HanzhangRen commented 2 months ago

@HanzhangRen How did you choose the number 31 in "If no expected kids, then a lower-bound estimate for the number of years within which to have kids is 31?"

30 is the maximum response that is non-missing, so I went one year beyond that and picked 31. I didn't want to mean impute the number of years within which to have kids for those people who do not plan to have kids, as that would make them appear much more eager to have kids than they really are.

emilycantrell commented 2 months ago

Combine the features above to calculate the difference between expected number of kids and actual number of kids?

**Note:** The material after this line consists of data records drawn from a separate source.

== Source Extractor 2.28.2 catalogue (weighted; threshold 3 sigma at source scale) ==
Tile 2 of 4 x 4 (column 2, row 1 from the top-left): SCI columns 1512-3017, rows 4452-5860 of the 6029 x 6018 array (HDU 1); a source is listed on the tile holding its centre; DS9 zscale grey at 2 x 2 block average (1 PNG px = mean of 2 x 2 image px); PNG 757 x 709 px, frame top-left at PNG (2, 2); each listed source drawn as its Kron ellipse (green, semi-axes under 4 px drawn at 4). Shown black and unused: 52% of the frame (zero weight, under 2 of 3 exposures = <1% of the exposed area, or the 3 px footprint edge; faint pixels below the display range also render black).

Before working on this, examine how consistent answers are from 2019 to 2020 (both within people, and in overall rates)

emilycantrell commented 2 months ago

I got started on code that combines 2020 answers with 2019 answers for all three fertility intentions questions. It's not perfect, but it's at least a good starting place. I'll post details tomorrow, and results for #21

emilycantrell commented 1 month ago

The feature engineering that I did made almost no difference, so I don't think we should do any additional feature engineering on fertility intention features. I recorded the results here.

emilycantrell commented 1 month ago

I previously said the feature engineering wasn't worth pursuing because it made "almost no difference." However, after seeing that other changes which made "almost no difference" individually seemed to add up to put us in first place, I now think the feature engineering is worth testing a bit more, so I'm reopening the issue.